A total of 17,160 patients with diabetes (40.6% with established atherosclerotic cardiovascular disease and 59.4% with multiple cardiovascular risk factors) were randomly assigned to receive dapagliflozin or placebo and followed up for a median of 4.2 years. Dapagliflozin was noninferior to placebo for the occurrence of major adverse cardiovascular events (MACE; defined as cardiovascular death, myocardial infarction or ischaemic stroke), which was the primary safety outcome. For the co-primary efficacy outcomes, dapagliflozin did not reduce the rate of MACE compared with placebo (8.8% versus 9.4%) but did reduce the rate of cardiovascular death or hospitalization for heart failure (4.9% versus 5.8%; HR 0.83, 95% CI 0.73–0.95, P = 0.005), mainly driven by a significantly lower rate of hospitalization for heart failure (HR 0.73, 95% CI 0.61–0.88). The rate of renal events was 4.3% with dapagliflozin and 5.6% with placebo (HR 0.76, 95% CI 0.67–0.87).

Collectively, SGLT2 inhibitors seem to have more robust and consistent effects on prevention of heart failure and renal outcomes than on atherosclerotic events, which is consistent with their mechanism of action in the kidneys and promotion of glycosuria.

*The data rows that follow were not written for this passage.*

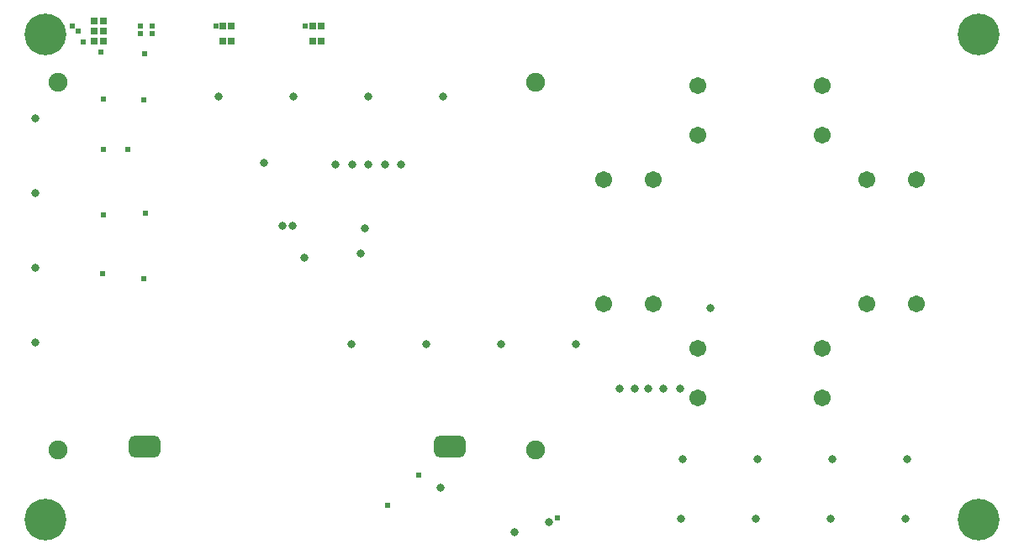
<source format=gbr>
%TF.GenerationSoftware,Altium Limited,Altium Designer,22.5.1 (42)*%
G04 Layer_Color=8388736*
%FSLAX45Y45*%
%MOMM*%
%TF.SameCoordinates,ADDB7551-072C-4BAF-947E-D85C9ED3ECA7*%
%TF.FilePolarity,Negative*%
%TF.FileFunction,Soldermask,Top*%
%TF.Part,Single*%
G01*
G75*
%TA.AperFunction,ComponentPad*%
%ADD16C,1.70790*%
%TA.AperFunction,SMDPad,CuDef*%
%ADD36R,0.66726X0.64160*%
%TA.AperFunction,ComponentPad*%
G04:AMPARAMS|DCode=43|XSize=3.2032mm|YSize=2.2032mm|CornerRadius=0.6016mm|HoleSize=0mm|Usage=FLASHONLY|Rotation=0.000|XOffset=0mm|YOffset=0mm|HoleType=Round|Shape=RoundedRectangle|*
%AMROUNDEDRECTD43*
21,1,3.20320,1.00000,0,0,0.0*
21,1,2.00000,2.20320,0,0,0.0*
1,1,1.20320,1.00000,-0.50000*
1,1,1.20320,-1.00000,-0.50000*
1,1,1.20320,-1.00000,0.50000*
1,1,1.20320,1.00000,0.50000*
%
%ADD43ROUNDEDRECTD43*%
%ADD44C,1.90320*%
%TA.AperFunction,ViaPad*%
%ADD45C,4.20320*%
%ADD46C,0.80320*%
%ADD47C,0.60320*%
%TA.AperFunction,SMDPad,CuDef*%
%ADD52R,0.60160X0.50160*%
D16*
X6874600Y2030600D02*
D03*
Y1530600D02*
D03*
X8124600D02*
D03*
Y2030600D02*
D03*
X5924600Y2480600D02*
D03*
X6424600D02*
D03*
Y3730600D02*
D03*
X5924600D02*
D03*
X8574600Y2480600D02*
D03*
X9074600D02*
D03*
Y3730600D02*
D03*
X8574600D02*
D03*
X6874600Y4680600D02*
D03*
Y4180600D02*
D03*
X8124600D02*
D03*
Y4680600D02*
D03*
D36*
X2992018Y5283200D02*
D03*
X3078582D02*
D03*
Y5130800D02*
D03*
X2992018D02*
D03*
X881482D02*
D03*
X794918D02*
D03*
X881482Y5232400D02*
D03*
X794918D02*
D03*
X881482Y5334000D02*
D03*
X794918D02*
D03*
X2085137Y5130800D02*
D03*
X2171700D02*
D03*
Y5283200D02*
D03*
X2085137D02*
D03*
D43*
X4376700Y1037737D02*
D03*
X1296700D02*
D03*
D44*
X5241700Y1002737D02*
D03*
Y4712737D02*
D03*
X431700Y1002737D02*
D03*
Y4712737D02*
D03*
D45*
X300000Y300000D02*
D03*
X9700000D02*
D03*
Y5200000D02*
D03*
X300000D02*
D03*
D46*
X203200Y2087034D02*
D03*
Y2840567D02*
D03*
Y3594100D02*
D03*
Y4347633D02*
D03*
X2048934Y4572000D02*
D03*
X2802467D02*
D03*
X3556000D02*
D03*
X4309533D02*
D03*
X3382434Y2070100D02*
D03*
X4135967D02*
D03*
X4889500D02*
D03*
X5643033D02*
D03*
X6722534Y914400D02*
D03*
X7476067D02*
D03*
X8229600D02*
D03*
X8983133D02*
D03*
X8962721Y314032D02*
D03*
X8209188D02*
D03*
X7455654D02*
D03*
X6702121D02*
D03*
X6997700Y2438400D02*
D03*
X5372100Y279400D02*
D03*
X5029200Y177800D02*
D03*
X6527800Y1625600D02*
D03*
X6235700D02*
D03*
X6375400D02*
D03*
X6083300D02*
D03*
X6692900D02*
D03*
X4279900Y622300D02*
D03*
X2692400Y3263900D02*
D03*
X2794000D02*
D03*
X3478309Y2985991D02*
D03*
X3886200Y3886200D02*
D03*
X3390900D02*
D03*
X3225800D02*
D03*
X2908300Y2946400D02*
D03*
X3517900Y3238500D02*
D03*
X3721100Y3886200D02*
D03*
X3556000D02*
D03*
X2501900Y3898900D02*
D03*
D47*
X1133093Y4035807D02*
D03*
X1301099Y5006851D02*
D03*
X1305307Y3393693D02*
D03*
X4064000Y749300D02*
D03*
X5461000Y317500D02*
D03*
X1295400Y2730500D02*
D03*
X863600Y5016500D02*
D03*
X1292607Y4536693D02*
D03*
X889000Y4546600D02*
D03*
X3746500Y444500D02*
D03*
X876300Y2781300D02*
D03*
X2022204Y5278585D02*
D03*
X2921000Y5283200D02*
D03*
X889000Y3378200D02*
D03*
Y4038600D02*
D03*
X685800Y5118100D02*
D03*
X635000Y5232400D02*
D03*
X571500Y5283200D02*
D03*
D52*
X1380795Y5280101D02*
D03*
Y5210099D02*
D03*
X1260805D02*
D03*
Y5280101D02*
D03*
%TF.MD5,22acc1a4969df2102d8484f685e93c09*%
M02*

</source>
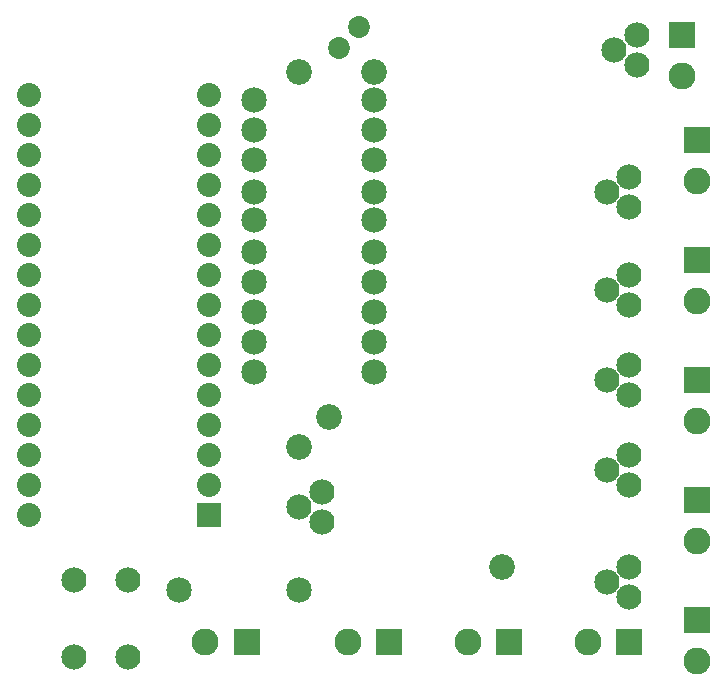
<source format=gts>
G04 MADE WITH FRITZING*
G04 WWW.FRITZING.ORG*
G04 DOUBLE SIDED*
G04 HOLES PLATED*
G04 CONTOUR ON CENTER OF CONTOUR VECTOR*
%ASAXBY*%
%FSLAX23Y23*%
%MOIN*%
%OFA0B0*%
%SFA1.0B1.0*%
%ADD10C,0.084000*%
%ADD11C,0.090000*%
%ADD12C,0.085000*%
%ADD13C,0.072992*%
%ADD14C,0.080000*%
%ADD15C,0.085433*%
%ADD16R,0.090000X0.090000*%
%ADD17R,0.079972X0.080000*%
%ADD18C,0.025748*%
%LNMASK1*%
G90*
G70*
G54D10*
X214Y131D03*
X214Y387D03*
X392Y131D03*
X392Y387D03*
X214Y131D03*
X214Y387D03*
X392Y131D03*
X392Y387D03*
X2064Y1306D03*
X1989Y1356D03*
X2064Y1406D03*
X2064Y1306D03*
X1989Y1356D03*
X2064Y1406D03*
X2064Y1006D03*
X1989Y1056D03*
X2064Y1106D03*
X2064Y1006D03*
X1989Y1056D03*
X2064Y1106D03*
X2064Y331D03*
X1989Y381D03*
X2064Y431D03*
X2064Y331D03*
X1989Y381D03*
X2064Y431D03*
X2064Y706D03*
X1989Y756D03*
X2064Y806D03*
X2064Y706D03*
X1989Y756D03*
X2064Y806D03*
X2064Y1631D03*
X1989Y1681D03*
X2064Y1731D03*
X2064Y1631D03*
X1989Y1681D03*
X2064Y1731D03*
X2089Y2106D03*
X2014Y2156D03*
X2089Y2206D03*
X2089Y2106D03*
X2014Y2156D03*
X2089Y2206D03*
G54D11*
X2064Y181D03*
X1926Y181D03*
X2288Y1056D03*
X2288Y918D03*
X2288Y1456D03*
X2288Y1318D03*
X1664Y181D03*
X1526Y181D03*
X1264Y181D03*
X1126Y181D03*
X789Y181D03*
X651Y181D03*
X2288Y256D03*
X2288Y118D03*
X2288Y656D03*
X2288Y518D03*
X2288Y1856D03*
X2288Y1718D03*
X2239Y2206D03*
X2239Y2068D03*
G54D12*
X812Y1787D03*
X1212Y1787D03*
X812Y1587D03*
X1212Y1587D03*
X814Y1281D03*
X1214Y1281D03*
X964Y356D03*
X564Y356D03*
X812Y1987D03*
X1212Y1987D03*
X814Y1681D03*
X1214Y1681D03*
X814Y1481D03*
X1214Y1481D03*
X814Y1181D03*
X1214Y1181D03*
X814Y1381D03*
X1214Y1381D03*
X814Y1081D03*
X1214Y1081D03*
X812Y1887D03*
X1212Y1887D03*
G54D13*
X1095Y2162D03*
X1164Y2231D03*
G54D14*
X664Y606D03*
X664Y706D03*
X664Y806D03*
X664Y906D03*
X664Y1006D03*
X664Y1106D03*
X664Y1206D03*
X664Y1306D03*
X664Y1406D03*
X664Y1506D03*
X664Y1606D03*
X664Y1706D03*
X664Y1806D03*
X664Y1906D03*
X664Y2006D03*
X64Y606D03*
X64Y706D03*
X64Y806D03*
X64Y906D03*
X64Y1006D03*
X64Y1106D03*
X64Y1206D03*
X64Y1306D03*
X64Y1406D03*
X64Y1506D03*
X64Y1606D03*
X64Y1706D03*
X64Y1806D03*
X64Y1906D03*
X64Y2006D03*
G54D15*
X964Y831D03*
X964Y2081D03*
X1064Y931D03*
G54D10*
X1039Y581D03*
X964Y631D03*
X1039Y681D03*
X1039Y581D03*
X964Y631D03*
X1039Y681D03*
G54D15*
X1214Y2081D03*
X1639Y431D03*
G54D16*
X2064Y181D03*
X2288Y1056D03*
X2288Y1456D03*
X1664Y181D03*
X1264Y181D03*
X789Y181D03*
X2288Y256D03*
X2288Y656D03*
X2288Y1856D03*
X2239Y2206D03*
G54D17*
X664Y606D03*
G54D18*
G36*
X1128Y2162D02*
X1095Y2128D01*
X1061Y2162D01*
X1095Y2195D01*
X1128Y2162D01*
G37*
D02*
G04 End of Mask1*
M02*
</source>
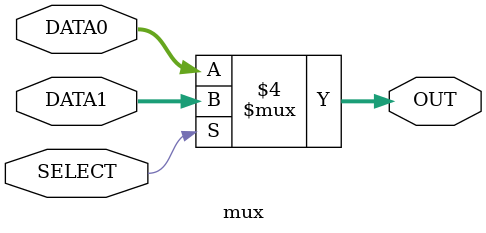
<source format=v>

module mux(DATA0,DATA1,SELECT,OUT);
	
	input [7:0] DATA0,DATA1;
	input SELECT;
	output reg [7:0] OUT;
	
	always @ (DATA0,DATA1,SELECT)
	begin
		if(SELECT==1'b0)begin
			OUT<=DATA0;
		end
		else begin
			OUT<=DATA1;
		end
	end
	
endmodule
</source>
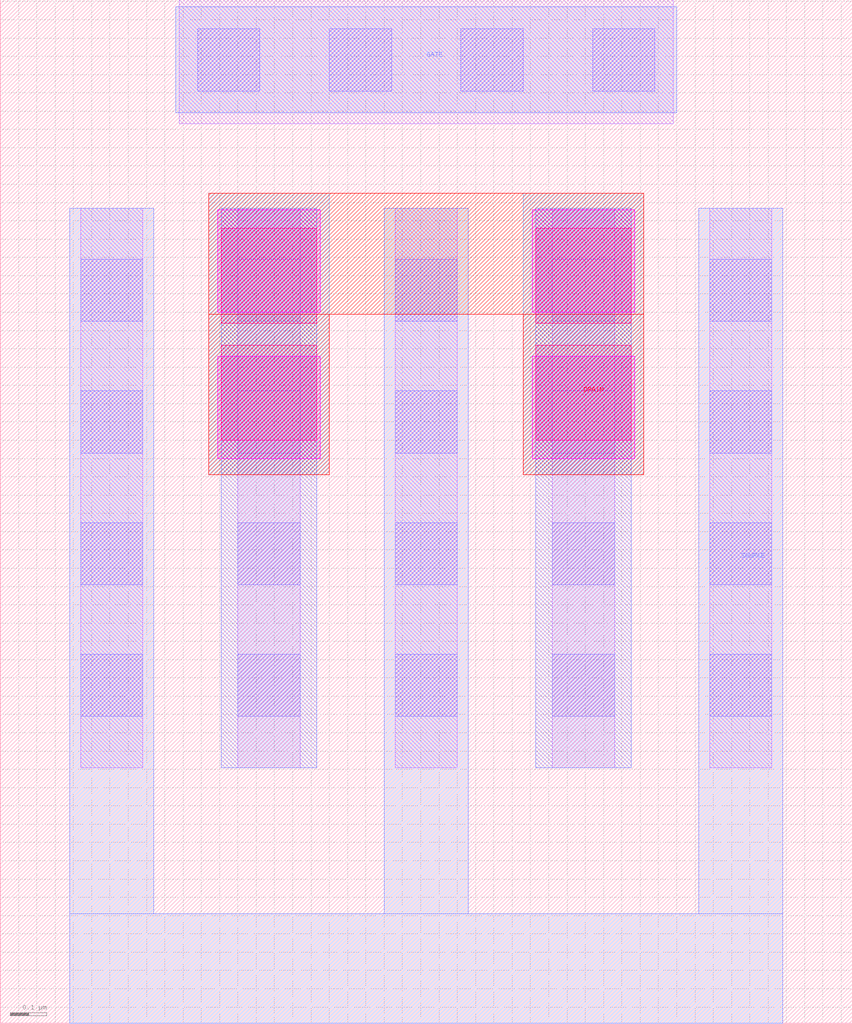
<source format=lef>
# Copyright 2020 The SkyWater PDK Authors
#
# Licensed under the Apache License, Version 2.0 (the "License");
# you may not use this file except in compliance with the License.
# You may obtain a copy of the License at
#
#     https://www.apache.org/licenses/LICENSE-2.0
#
# Unless required by applicable law or agreed to in writing, software
# distributed under the License is distributed on an "AS IS" BASIS,
# WITHOUT WARRANTIES OR CONDITIONS OF ANY KIND, either express or implied.
# See the License for the specific language governing permissions and
# limitations under the License.
#
# SPDX-License-Identifier: Apache-2.0

VERSION 5.7 ;
  NOWIREEXTENSIONATPIN ON ;
  DIVIDERCHAR "/" ;
  BUSBITCHARS "[]" ;
MACRO sky130_fd_pr__rf_pfet_01v8_aF04W1p68L0p15
  CLASS BLOCK ;
  FOREIGN sky130_fd_pr__rf_pfet_01v8_aF04W1p68L0p15 ;
  ORIGIN  0.000000  0.445000 ;
  SIZE  2.330000 BY  2.800000 ;
  PIN DRAIN
    ANTENNADIFFAREA  0.940800 ;
    PORT
      LAYER met3 ;
        RECT 0.570000 1.055000 0.900000 1.495000 ;
        RECT 0.570000 1.495000 1.760000 1.825000 ;
        RECT 1.430000 1.055000 1.760000 1.495000 ;
    END
  END DRAIN
  PIN GATE
    ANTENNAGATEAREA  1.008000 ;
    PORT
      LAYER met1 ;
        RECT 0.480000 2.045000 1.850000 2.335000 ;
    END
  END GATE
  PIN SOURCE
    ANTENNADIFFAREA  1.360800 ;
    PORT
      LAYER met1 ;
        RECT 0.190000 -0.445000 2.140000 -0.145000 ;
        RECT 0.190000 -0.145000 0.420000  1.785000 ;
        RECT 1.050000 -0.145000 1.280000  1.785000 ;
        RECT 1.910000 -0.145000 2.140000  1.785000 ;
    END
  END SOURCE
  OBS
    LAYER li1 ;
      RECT 0.220000 0.255000 0.390000 1.785000 ;
      RECT 0.490000 2.015000 1.840000 2.355000 ;
      RECT 0.650000 0.255000 0.820000 1.785000 ;
      RECT 1.080000 0.255000 1.250000 1.785000 ;
      RECT 1.510000 0.255000 1.680000 1.785000 ;
      RECT 1.940000 0.255000 2.110000 1.785000 ;
    LAYER mcon ;
      RECT 0.220000 0.395000 0.390000 0.565000 ;
      RECT 0.220000 0.755000 0.390000 0.925000 ;
      RECT 0.220000 1.115000 0.390000 1.285000 ;
      RECT 0.220000 1.475000 0.390000 1.645000 ;
      RECT 0.540000 2.105000 0.710000 2.275000 ;
      RECT 0.650000 0.395000 0.820000 0.565000 ;
      RECT 0.650000 0.755000 0.820000 0.925000 ;
      RECT 0.650000 1.115000 0.820000 1.285000 ;
      RECT 0.650000 1.475000 0.820000 1.645000 ;
      RECT 0.900000 2.105000 1.070000 2.275000 ;
      RECT 1.080000 0.395000 1.250000 0.565000 ;
      RECT 1.080000 0.755000 1.250000 0.925000 ;
      RECT 1.080000 1.115000 1.250000 1.285000 ;
      RECT 1.080000 1.475000 1.250000 1.645000 ;
      RECT 1.260000 2.105000 1.430000 2.275000 ;
      RECT 1.510000 0.395000 1.680000 0.565000 ;
      RECT 1.510000 0.755000 1.680000 0.925000 ;
      RECT 1.510000 1.115000 1.680000 1.285000 ;
      RECT 1.510000 1.475000 1.680000 1.645000 ;
      RECT 1.620000 2.105000 1.790000 2.275000 ;
      RECT 1.940000 0.395000 2.110000 0.565000 ;
      RECT 1.940000 0.755000 2.110000 0.925000 ;
      RECT 1.940000 1.115000 2.110000 1.285000 ;
      RECT 1.940000 1.475000 2.110000 1.645000 ;
    LAYER met1 ;
      RECT 0.605000 0.255000 0.865000 1.785000 ;
      RECT 1.465000 0.255000 1.725000 1.785000 ;
    LAYER met2 ;
      RECT 0.570000 1.055000 0.900000 1.825000 ;
      RECT 1.430000 1.055000 1.760000 1.825000 ;
    LAYER via ;
      RECT 0.605000 1.150000 0.865000 1.410000 ;
      RECT 0.605000 1.470000 0.865000 1.730000 ;
      RECT 1.465000 1.150000 1.725000 1.410000 ;
      RECT 1.465000 1.470000 1.725000 1.730000 ;
    LAYER via2 ;
      RECT 0.595000 1.100000 0.875000 1.380000 ;
      RECT 0.595000 1.500000 0.875000 1.780000 ;
      RECT 1.455000 1.100000 1.735000 1.380000 ;
      RECT 1.455000 1.500000 1.735000 1.780000 ;
  END
END sky130_fd_pr__rf_pfet_01v8_aF04W1p68L0p15
END LIBRARY

</source>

“Current international guidelines for the management of diabetes have focused on the use of SGLT2 inhibitors in patients with atherosclerotic cardiovascular disease,” comment the authors. “These new data suggest that in patients without established atherosclerotic cardiovascular disease, SGLT2 inhibitors can prevent serious clinical events, particularly hospitalization for heart failure.”